→ RECORDS TO USE
= = = =

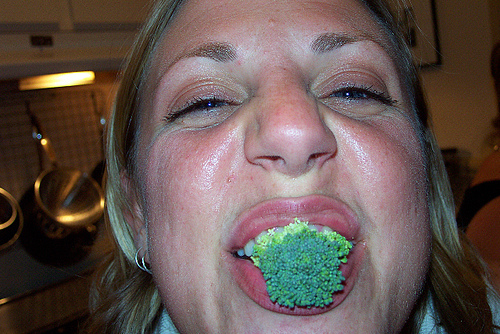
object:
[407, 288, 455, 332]
white collar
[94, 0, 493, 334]
hair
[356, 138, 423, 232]
cheek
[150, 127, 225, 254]
cheek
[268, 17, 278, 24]
pimple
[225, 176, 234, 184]
pimple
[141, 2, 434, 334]
face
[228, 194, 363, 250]
lip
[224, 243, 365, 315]
lip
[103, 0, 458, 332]
girl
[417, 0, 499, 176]
wall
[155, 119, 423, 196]
acne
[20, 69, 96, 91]
light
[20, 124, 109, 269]
cooking tools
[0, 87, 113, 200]
peg board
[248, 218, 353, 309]
broccoli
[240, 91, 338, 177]
nose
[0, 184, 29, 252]
pots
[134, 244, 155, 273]
earring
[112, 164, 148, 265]
ear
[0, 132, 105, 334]
back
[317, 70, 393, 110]
eye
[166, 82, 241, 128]
eye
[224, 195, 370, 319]
girl's mouth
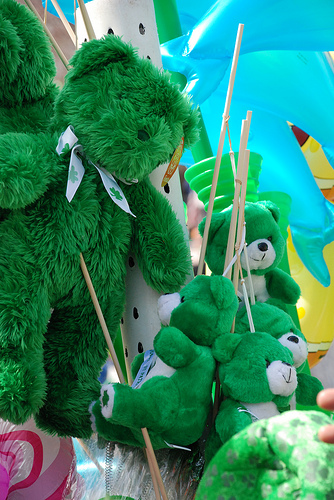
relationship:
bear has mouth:
[22, 73, 144, 374] [93, 139, 170, 189]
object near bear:
[115, 12, 206, 339] [22, 73, 144, 374]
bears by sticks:
[159, 194, 323, 444] [182, 63, 283, 324]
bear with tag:
[22, 73, 144, 374] [84, 172, 152, 212]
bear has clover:
[156, 262, 226, 446] [95, 383, 141, 418]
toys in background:
[164, 16, 328, 143] [140, 17, 314, 94]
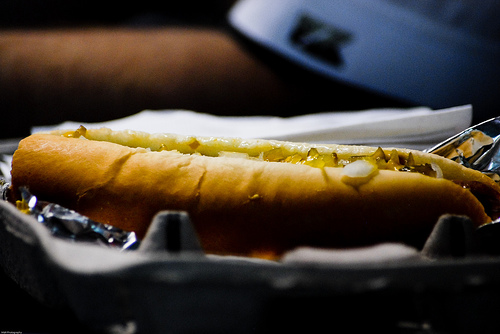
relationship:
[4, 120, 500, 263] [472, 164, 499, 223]
bun has tip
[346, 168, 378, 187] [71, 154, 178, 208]
onions on top of bun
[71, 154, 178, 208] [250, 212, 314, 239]
bun has shadwo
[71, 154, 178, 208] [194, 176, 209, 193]
bun has wrinkles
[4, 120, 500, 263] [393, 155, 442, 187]
bun has relish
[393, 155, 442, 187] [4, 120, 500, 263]
relish on bun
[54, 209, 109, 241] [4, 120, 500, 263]
foil beneath bun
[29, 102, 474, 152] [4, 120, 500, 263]
napkin under bun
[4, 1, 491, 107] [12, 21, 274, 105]
man has arm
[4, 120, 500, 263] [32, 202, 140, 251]
bun has foil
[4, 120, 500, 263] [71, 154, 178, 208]
bun has bun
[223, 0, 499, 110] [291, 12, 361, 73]
shirt has logo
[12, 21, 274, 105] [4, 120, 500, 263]
arm behind bun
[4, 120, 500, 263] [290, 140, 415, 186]
bun has garnish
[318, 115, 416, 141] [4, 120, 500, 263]
napkin behind bun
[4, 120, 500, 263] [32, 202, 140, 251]
bun under foil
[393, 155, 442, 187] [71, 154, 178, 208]
relish inside bun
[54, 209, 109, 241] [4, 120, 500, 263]
foil surrounds bun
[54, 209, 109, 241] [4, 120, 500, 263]
foil under bun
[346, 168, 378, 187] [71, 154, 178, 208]
onions on bun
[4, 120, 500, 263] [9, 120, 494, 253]
bun on bun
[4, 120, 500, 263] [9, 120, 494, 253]
bun in bun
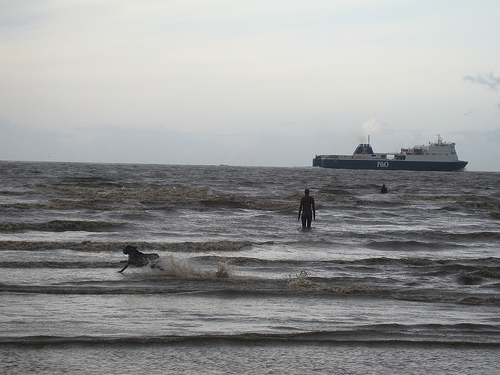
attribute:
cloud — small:
[459, 66, 499, 91]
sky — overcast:
[1, 1, 499, 170]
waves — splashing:
[157, 253, 242, 283]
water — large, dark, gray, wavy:
[3, 158, 498, 374]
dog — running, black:
[118, 244, 165, 274]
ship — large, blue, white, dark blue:
[312, 133, 469, 170]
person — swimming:
[379, 181, 390, 197]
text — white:
[375, 158, 391, 169]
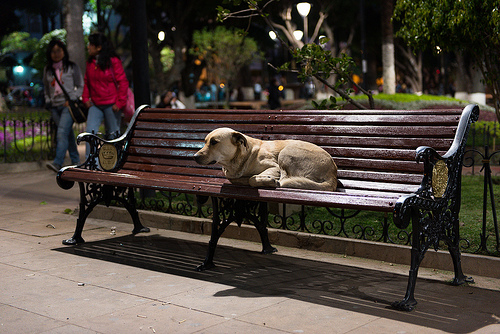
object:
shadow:
[56, 217, 500, 332]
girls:
[44, 36, 82, 174]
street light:
[294, 1, 314, 19]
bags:
[65, 93, 93, 124]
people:
[85, 36, 135, 169]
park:
[9, 0, 499, 287]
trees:
[388, 0, 499, 111]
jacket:
[85, 57, 130, 110]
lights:
[292, 0, 317, 20]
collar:
[237, 148, 252, 172]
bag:
[120, 88, 142, 116]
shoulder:
[107, 55, 126, 66]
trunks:
[378, 47, 397, 96]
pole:
[133, 22, 153, 109]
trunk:
[402, 54, 426, 95]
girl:
[82, 30, 140, 167]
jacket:
[41, 61, 86, 105]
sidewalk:
[18, 247, 499, 330]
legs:
[395, 203, 440, 313]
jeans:
[85, 107, 124, 173]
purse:
[120, 90, 138, 112]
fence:
[95, 122, 500, 249]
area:
[455, 158, 498, 222]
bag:
[64, 93, 88, 123]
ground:
[0, 205, 495, 327]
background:
[24, 13, 496, 98]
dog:
[193, 125, 342, 192]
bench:
[59, 103, 480, 310]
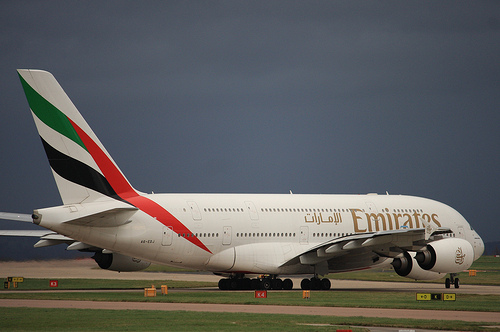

= = = =

→ DESCRIPTION OF THE TASK
Return every line in the entries above that contains the string "large", matching case exactly.

→ WRITTEN REPLY
water — large, dark, gray, wavy:
ship — large, blue, white, dark blue:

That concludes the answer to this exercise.